As a child, I would always look back at my mom before doing anything. If an older person asked me a question, I would look back at my dad for an answer. If my friend wanted to come over, my eyes would avert to my mom, who would give me the okay. When I was in high school, I had to ask permission from my mom to go anywhere. I would have to tell her where I was going, what I would be doing, and how long it would take.
From a young age, I longed for the opportunity to go overseas. I wanted to travel the world and write about my experiences. I waited for the chance to make my own decisions. As a child, since I was not wise enough to make my own decisions, I depended on the will of my parents.
Yesterday, my mom and I were driving to visit my grandpa. My mom told me that since I was a little girl, I always had peace and confidence in myself, so she knew that I would travel the world someday. I looked at her, surprised. “Does that mean I can overseas?” I asked. “Of course. You just graduated from college. You’re own your own now.” At that moment, my mom told me the words I had always wanted to hear. I am free to go wherever I want. There are no limits. I am on my own.
From the time we are able to speak, we are trained to learn how to live without the help of others. Our ultimate prize is buying our own homes and having our own incomes. We learn to think for ourselves, and we are taught to fight to uphold our own arguments. Our parents bring us to daycare or school so that we could gain an education away from our homes. This encourages us to one day leave the nest and have our own jobs. We wait for the day when we can say, “I’m on my own now.”
After pondering this statement, I began to wonder: is independence really a true sign of maturity? Although all of these are all good things, living with the help of others is not childish. Sure, we may need to break free from the finances and shelter of our parents, but we are not supposed to live life completely alone.

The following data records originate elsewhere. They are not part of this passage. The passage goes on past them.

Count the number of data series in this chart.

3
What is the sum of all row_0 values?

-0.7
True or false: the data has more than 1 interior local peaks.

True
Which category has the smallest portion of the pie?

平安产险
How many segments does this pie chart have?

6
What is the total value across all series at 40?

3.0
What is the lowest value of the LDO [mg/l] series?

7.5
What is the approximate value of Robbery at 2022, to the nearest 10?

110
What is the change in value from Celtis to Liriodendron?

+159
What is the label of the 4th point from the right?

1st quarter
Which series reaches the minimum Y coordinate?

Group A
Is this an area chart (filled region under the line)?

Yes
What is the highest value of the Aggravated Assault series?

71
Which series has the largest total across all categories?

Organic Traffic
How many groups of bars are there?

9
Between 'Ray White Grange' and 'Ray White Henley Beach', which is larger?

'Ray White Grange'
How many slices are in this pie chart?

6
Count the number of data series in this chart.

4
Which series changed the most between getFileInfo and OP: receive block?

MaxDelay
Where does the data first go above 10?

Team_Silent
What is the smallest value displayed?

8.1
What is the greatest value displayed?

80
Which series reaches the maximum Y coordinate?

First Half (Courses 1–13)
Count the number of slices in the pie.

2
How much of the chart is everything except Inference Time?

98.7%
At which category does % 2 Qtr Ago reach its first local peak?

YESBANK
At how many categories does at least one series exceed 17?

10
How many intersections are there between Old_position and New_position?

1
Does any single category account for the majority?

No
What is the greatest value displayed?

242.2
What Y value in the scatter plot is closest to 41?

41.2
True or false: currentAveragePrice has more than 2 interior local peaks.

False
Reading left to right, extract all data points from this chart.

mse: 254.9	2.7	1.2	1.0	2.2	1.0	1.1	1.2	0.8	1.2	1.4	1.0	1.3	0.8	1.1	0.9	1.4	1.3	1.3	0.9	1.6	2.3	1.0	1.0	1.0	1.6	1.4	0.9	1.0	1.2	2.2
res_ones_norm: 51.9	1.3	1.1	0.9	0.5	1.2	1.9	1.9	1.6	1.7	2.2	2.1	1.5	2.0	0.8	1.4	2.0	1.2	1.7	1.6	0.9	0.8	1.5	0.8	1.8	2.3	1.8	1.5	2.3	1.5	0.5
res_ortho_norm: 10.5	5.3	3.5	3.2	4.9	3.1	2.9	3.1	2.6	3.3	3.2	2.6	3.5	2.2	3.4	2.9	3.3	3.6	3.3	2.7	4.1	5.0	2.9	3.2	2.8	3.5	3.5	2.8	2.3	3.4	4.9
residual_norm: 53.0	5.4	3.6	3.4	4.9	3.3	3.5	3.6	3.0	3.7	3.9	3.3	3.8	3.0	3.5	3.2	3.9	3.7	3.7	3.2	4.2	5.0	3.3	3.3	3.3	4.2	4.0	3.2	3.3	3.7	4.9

Unfortunately, I believed that I was supposed to do everything on my own for longer than I would like to admit. I was afraid of asking for help, and I boasted whenever I accomplished any task by my own strength. Despite the smile on my face, I desperately desired the help of others. I desired someone to help me carry my burdens with me. I knew that if I asked for help, I would look like a failure or a drama queen, so I kept my mouth shut.
Going to a small college changed my mindset about asking for help. My classmates and I were like a family, holding doors open for each other and eating together at dinner. My friends would ask me about my day, their eyes shining with curiosity. Eventually, I opened up to them. I told them my mistakes, my concerns, my fears, and my faults. They walked alongside me, helping me get back on my feet and figure out my life.
In the Bible, James writes that we do not have because we do not ask (4:2). Instead, God promises to strengthen us and help us (Isaiah 41:10); all we have to do is ask. We can ask for help from God as well as from our friends. Ecclesiastes 4 says that it is better to have someone help you when you fall than to be alone. Your friends will listen to your problems, successes, and failures and help you to live in a mature way. Mentors and people in authority can give you wise counsel. They can see an outside perspective of the situation so that you can make better decisions.
I am excited about having the freedom to go where I want. However, I do not need to burn bridges just because I am growing into maturity. As a matter of fact, I need the encouragement and admonishment of other people in order to fully thrive. I am so thankful for the people that have brought me through college, and I look forward to meeting (or continuing to know) the people that will help me in this next season of my life.
Asking for help is not childish. Be childlike, and ask for help whenever you need it. You will be surprised at how much you can grow with the help of your friends, family, and colleagues.